De quel cadre s’agit-il ? Le mien est clair et j’attends avec curiosité qu’on vienne me le contester par écrit. Il s’agit des protocoles Culture/Justice de 1986 et 1990 et, notamment, dans la circulaire d’application de 1995, du paragraphe 1.2.3. qui souligne la nécessité d’une prise en compte des exigences posées par l’opérateur culturel pour ne pas altérer la singularité de la proposition artistique : rythme de l’intervention ...matériel nécessité...).
« Le Ministère de la Culture et l’Administration Pénitentiaire ont tout particulièrement privilégié le développement des ateliers d’expression et de production : Lecture, écriture, arts plastiques, théâtre, bande dessinée, musique, vidéo. Ces ateliers permettent en effet aux prisonnier(e)s qui y participent non seulement de valoriser des relations sociales positives mais surtout d’acquérir des connaissances et des techniques susceptibles de favoriser leur réinsertion à l’issue de leur incarcération » (Protocole Culture Justice de 1986).
J’attends une nouvelle fois avec beaucoup de curiosité l’écrit qui viendra déplorer mon action en faveur de la ré-insertion des participants à mes ateliers et la faveur que j’accorde au tissage de leurs relations sociales. L’engagement personnel bénévole très lourd que me dictent à la fois les textes, mon respect des personnes et ma déontologie personnelle pour trouver un emploi dans les entreprises culturelles aux prisonniers acteurs qui m’en font la demande - au nom de notre confiance mutuelle - a déjà porté ses fruits à 9 reprises avec 0% de récidive.

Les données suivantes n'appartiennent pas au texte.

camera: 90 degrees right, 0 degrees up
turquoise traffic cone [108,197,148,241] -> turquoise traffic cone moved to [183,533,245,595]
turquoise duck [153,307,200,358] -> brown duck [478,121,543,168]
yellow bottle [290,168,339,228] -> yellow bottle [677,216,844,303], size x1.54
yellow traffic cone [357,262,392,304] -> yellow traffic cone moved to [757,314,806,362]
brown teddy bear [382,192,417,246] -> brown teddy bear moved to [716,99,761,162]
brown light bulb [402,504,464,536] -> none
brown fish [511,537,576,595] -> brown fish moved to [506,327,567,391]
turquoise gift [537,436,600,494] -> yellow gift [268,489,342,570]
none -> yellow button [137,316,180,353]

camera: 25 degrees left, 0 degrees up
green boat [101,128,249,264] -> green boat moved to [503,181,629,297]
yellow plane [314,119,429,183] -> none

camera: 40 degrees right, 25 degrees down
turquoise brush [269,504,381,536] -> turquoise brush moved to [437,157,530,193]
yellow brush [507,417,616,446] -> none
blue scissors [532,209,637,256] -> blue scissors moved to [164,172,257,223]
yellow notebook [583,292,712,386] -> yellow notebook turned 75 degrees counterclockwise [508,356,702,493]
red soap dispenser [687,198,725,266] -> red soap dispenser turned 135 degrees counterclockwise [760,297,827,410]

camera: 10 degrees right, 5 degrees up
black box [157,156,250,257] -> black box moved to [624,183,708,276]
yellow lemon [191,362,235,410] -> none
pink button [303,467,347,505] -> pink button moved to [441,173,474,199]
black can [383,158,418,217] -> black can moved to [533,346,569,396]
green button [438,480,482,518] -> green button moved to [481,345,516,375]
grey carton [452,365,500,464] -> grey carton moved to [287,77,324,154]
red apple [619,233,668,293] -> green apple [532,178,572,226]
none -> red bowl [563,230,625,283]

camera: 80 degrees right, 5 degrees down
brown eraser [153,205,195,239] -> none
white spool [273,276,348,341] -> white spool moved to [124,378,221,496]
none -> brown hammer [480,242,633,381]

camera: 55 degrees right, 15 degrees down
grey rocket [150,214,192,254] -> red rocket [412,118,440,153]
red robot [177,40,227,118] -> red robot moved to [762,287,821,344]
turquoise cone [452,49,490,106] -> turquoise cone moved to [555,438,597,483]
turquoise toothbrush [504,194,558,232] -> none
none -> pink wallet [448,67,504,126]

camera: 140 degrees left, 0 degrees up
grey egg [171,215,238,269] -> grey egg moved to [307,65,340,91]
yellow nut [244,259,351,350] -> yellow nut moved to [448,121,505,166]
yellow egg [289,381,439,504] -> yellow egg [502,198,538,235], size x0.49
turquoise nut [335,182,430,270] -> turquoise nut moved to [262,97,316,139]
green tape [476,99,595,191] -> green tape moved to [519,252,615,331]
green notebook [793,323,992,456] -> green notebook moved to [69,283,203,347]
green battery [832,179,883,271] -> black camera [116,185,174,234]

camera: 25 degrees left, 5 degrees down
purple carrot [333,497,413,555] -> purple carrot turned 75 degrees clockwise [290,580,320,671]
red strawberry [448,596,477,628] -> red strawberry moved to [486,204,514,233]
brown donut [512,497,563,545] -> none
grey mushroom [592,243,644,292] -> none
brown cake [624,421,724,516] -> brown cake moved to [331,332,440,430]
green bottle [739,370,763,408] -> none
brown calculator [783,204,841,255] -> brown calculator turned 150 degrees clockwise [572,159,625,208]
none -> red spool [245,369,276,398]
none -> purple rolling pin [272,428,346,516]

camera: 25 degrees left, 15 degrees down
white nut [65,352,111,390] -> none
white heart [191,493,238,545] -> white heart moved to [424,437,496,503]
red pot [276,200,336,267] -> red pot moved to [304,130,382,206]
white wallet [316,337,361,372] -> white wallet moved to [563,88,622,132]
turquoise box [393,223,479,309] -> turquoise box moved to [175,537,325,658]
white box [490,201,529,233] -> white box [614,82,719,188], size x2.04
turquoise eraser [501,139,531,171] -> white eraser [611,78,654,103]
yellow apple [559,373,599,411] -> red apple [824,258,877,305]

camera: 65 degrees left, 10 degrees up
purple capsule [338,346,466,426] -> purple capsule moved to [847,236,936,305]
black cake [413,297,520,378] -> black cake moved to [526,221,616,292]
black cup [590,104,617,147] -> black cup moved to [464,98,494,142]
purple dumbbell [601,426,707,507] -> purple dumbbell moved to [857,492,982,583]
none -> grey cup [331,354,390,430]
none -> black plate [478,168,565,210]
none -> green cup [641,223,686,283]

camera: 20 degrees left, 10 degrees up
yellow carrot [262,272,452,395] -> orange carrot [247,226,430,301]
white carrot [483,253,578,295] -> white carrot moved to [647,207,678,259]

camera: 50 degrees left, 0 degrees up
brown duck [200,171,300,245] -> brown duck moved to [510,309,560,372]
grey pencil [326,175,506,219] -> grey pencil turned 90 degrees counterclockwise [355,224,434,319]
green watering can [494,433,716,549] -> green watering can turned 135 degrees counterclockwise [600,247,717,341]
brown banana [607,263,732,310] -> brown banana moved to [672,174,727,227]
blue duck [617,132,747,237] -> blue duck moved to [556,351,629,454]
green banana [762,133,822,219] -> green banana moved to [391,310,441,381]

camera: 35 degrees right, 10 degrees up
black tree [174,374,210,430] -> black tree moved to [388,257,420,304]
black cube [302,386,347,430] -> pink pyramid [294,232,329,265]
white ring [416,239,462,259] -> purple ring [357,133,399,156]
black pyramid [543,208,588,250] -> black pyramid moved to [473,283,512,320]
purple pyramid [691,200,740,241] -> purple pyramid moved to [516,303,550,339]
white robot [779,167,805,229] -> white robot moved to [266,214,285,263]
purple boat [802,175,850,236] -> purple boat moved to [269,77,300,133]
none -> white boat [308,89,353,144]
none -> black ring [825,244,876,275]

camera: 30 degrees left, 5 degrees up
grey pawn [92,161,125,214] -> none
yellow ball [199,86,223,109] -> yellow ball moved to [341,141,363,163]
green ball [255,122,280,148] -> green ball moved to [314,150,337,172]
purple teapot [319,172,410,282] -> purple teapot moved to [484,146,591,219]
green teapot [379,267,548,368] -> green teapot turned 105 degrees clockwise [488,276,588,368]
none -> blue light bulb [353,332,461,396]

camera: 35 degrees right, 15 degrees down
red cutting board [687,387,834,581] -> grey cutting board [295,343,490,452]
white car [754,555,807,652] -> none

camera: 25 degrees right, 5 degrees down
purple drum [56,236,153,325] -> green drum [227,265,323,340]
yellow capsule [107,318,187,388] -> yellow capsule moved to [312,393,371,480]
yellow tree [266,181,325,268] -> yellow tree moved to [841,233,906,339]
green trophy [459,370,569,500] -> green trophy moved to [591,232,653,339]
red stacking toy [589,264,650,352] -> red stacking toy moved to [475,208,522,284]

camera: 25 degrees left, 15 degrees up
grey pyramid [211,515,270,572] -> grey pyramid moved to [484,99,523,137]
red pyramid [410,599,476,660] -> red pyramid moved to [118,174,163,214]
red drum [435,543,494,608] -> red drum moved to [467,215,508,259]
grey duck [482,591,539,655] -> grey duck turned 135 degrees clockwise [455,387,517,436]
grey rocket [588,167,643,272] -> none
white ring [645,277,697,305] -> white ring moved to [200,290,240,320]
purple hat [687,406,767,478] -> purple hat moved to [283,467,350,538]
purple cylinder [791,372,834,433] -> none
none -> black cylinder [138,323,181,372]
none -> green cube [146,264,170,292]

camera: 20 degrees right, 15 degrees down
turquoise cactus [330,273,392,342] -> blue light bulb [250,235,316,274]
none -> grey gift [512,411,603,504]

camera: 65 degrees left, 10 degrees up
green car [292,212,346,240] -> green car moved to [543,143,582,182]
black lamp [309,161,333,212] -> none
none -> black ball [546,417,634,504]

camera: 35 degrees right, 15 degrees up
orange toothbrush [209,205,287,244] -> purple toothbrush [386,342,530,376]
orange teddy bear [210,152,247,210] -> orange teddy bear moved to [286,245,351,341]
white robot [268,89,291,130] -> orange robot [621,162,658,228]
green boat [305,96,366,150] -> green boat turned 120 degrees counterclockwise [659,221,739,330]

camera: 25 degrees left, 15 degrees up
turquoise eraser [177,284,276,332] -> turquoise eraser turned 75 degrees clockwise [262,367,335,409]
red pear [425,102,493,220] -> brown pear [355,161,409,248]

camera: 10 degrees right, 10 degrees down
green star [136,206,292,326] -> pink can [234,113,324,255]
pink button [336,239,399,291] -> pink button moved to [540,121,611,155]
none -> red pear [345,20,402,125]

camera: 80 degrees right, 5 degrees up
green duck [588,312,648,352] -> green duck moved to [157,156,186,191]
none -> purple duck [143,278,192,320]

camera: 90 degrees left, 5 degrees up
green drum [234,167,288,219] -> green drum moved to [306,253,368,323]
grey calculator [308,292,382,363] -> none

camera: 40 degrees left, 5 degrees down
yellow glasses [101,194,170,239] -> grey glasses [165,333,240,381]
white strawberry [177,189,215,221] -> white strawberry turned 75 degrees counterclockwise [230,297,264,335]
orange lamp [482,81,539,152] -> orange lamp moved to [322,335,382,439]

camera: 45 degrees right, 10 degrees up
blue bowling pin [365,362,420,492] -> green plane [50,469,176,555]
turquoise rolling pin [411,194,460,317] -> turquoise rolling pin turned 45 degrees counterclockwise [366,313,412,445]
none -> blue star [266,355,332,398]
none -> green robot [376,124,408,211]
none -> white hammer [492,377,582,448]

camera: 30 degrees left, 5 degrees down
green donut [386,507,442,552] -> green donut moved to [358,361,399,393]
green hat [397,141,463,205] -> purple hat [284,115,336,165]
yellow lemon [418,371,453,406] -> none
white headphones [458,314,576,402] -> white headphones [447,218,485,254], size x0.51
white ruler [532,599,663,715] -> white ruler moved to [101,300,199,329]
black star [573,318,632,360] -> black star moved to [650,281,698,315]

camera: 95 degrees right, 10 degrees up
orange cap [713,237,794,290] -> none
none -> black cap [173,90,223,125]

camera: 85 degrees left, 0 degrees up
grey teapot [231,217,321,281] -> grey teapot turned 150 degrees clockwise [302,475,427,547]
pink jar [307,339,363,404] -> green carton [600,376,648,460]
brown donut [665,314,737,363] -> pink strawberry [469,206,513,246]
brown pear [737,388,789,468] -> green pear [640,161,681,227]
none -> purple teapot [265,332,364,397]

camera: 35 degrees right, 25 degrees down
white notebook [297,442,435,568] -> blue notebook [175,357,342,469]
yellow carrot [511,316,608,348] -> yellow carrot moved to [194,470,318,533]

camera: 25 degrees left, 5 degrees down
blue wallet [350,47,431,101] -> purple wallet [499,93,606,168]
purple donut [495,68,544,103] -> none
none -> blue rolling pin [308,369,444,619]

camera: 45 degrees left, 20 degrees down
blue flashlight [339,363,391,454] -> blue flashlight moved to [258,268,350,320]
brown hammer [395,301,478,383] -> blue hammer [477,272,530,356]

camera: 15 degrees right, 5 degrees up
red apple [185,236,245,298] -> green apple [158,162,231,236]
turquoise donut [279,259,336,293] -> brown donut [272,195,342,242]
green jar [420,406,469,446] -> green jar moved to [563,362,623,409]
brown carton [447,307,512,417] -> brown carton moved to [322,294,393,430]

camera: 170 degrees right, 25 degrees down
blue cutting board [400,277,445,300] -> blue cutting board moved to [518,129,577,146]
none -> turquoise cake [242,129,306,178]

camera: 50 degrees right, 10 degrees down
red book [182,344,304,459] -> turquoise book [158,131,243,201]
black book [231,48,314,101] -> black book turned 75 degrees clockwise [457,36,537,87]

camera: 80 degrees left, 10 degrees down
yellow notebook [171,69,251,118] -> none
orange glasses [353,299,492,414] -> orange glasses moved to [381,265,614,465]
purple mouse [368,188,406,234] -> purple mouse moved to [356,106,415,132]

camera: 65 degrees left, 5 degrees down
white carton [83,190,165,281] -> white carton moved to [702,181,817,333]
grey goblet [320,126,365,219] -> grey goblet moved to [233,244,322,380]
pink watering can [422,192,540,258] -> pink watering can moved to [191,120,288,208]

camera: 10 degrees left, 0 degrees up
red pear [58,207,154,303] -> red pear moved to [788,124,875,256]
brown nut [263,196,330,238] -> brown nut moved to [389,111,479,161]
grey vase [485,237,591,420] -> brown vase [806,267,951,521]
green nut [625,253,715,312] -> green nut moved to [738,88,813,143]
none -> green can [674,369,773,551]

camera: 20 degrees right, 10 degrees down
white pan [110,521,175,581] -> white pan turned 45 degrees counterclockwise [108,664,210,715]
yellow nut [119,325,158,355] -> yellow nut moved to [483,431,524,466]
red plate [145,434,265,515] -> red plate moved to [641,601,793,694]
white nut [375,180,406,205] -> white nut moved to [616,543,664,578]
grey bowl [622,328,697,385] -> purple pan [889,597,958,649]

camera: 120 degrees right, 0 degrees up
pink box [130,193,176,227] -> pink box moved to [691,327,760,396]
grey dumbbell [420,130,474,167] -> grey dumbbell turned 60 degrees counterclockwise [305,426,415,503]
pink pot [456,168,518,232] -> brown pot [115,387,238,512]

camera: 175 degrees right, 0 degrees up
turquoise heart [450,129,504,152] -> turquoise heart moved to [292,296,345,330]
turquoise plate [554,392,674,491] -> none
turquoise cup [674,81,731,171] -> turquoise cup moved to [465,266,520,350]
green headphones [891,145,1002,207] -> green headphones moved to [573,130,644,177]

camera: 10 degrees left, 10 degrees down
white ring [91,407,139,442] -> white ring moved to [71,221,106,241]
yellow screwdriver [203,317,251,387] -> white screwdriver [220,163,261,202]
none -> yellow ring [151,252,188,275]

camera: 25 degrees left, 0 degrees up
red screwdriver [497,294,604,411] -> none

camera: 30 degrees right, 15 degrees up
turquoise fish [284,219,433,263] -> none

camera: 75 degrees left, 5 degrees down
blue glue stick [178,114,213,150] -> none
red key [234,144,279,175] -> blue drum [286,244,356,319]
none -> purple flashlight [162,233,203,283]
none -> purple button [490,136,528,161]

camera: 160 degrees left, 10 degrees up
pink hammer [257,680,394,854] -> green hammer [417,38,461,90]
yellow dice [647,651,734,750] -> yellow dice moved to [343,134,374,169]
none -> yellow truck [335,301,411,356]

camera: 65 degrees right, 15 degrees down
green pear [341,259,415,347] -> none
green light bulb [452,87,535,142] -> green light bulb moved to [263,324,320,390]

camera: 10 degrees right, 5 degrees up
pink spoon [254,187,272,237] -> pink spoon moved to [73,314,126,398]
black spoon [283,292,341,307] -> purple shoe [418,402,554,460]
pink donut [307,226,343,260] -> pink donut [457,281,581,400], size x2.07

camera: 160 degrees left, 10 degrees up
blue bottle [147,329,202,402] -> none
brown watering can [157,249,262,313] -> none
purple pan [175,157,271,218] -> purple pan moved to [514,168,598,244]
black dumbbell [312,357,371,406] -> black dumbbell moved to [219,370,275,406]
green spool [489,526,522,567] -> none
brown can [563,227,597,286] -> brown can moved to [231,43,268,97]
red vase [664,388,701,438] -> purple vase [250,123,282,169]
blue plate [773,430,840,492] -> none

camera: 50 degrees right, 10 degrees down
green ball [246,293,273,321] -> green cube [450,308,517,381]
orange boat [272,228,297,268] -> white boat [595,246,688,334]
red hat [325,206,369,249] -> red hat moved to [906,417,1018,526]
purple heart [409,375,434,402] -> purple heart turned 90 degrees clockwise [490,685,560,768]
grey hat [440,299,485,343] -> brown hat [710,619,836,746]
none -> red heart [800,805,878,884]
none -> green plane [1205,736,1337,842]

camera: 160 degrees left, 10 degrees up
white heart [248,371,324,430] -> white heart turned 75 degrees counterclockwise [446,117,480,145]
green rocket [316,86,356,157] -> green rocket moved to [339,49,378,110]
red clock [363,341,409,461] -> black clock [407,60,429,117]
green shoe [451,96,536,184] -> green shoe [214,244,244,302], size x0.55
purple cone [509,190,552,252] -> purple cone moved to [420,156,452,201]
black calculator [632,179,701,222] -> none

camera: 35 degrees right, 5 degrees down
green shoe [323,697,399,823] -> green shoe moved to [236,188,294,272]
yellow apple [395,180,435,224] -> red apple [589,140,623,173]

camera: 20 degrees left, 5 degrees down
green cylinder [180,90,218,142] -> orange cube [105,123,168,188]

La prison va changer. C’est inéluctable. L’enjeu de société est trop considérable pour le « pays des droits de l’homme » qui prétend donner des leçons à la planète. Elle changera lorsque les administrations locales ne considèreront plus a priori comme des agressions les interventions extérieures qui, refusant cette forme de surveillance que remplissent les pratiques occupationnelles, n’ont d’autre souci que le respect des Droits Fondamentaux. Elle changera lorsqu’aux cadres informels et aux traditions orales qui régissent le fonctionnement des établissements pénitentiaires se substitueront les textes et l’application scrupuleuse de la loi (CPP, Protocoles Culture-Justice, Education Nationale - Justice, directives européennes, etc.).
C’est en renonçant à cette perspective que je me mettrais hors la loi. Je n’en ai aucune intention.
Je suggèrerai juste une petite avancée jurisprudentielle : Je trouverais souhaitable qu’à la réunion évoquée par Madame Breton et Monsieur Peray concernant mon projet pour le prochain atelier théâtre un représentant des prisonniers m’accompagne. Je n’oublierai jamais qu’ils sont les premiers concernés par notre action.
Veuillez croire Monsieur Gely, à l’assurance de mes sentiments respectueux et dévoués.